When you repeat the entries, reproduce each line exactly and omit every picture.

Given records section start

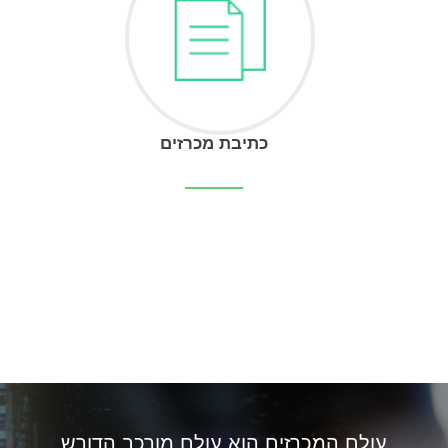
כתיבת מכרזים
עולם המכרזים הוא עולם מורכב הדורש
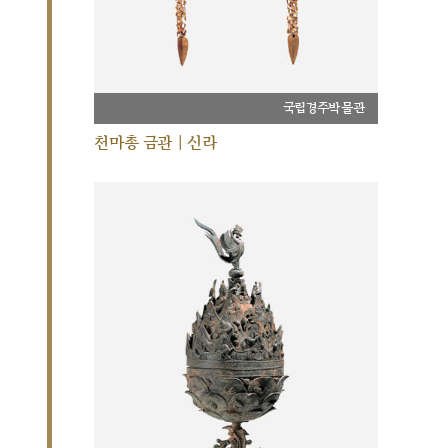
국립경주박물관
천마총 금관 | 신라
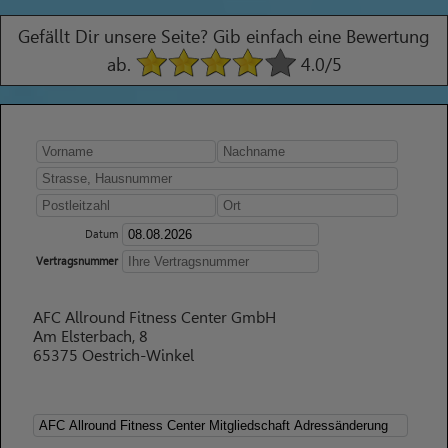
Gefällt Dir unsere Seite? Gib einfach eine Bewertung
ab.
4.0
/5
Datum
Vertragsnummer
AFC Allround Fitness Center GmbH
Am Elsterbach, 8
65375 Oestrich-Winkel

Given records section end

◆ **Answer box**:
כתיבת מכרזים
עולם המכרזים הוא עולם מורכב הדורש
국립경주박물관
천마총 금관 | 신라
Gefällt Dir unsere Seite? Gib einfach eine Bewertung
ab.
4.0
/5
Datum
Vertragsnummer
AFC Allround Fitness Center GmbH
Am Elsterbach, 8
65375 Oestrich-Winkel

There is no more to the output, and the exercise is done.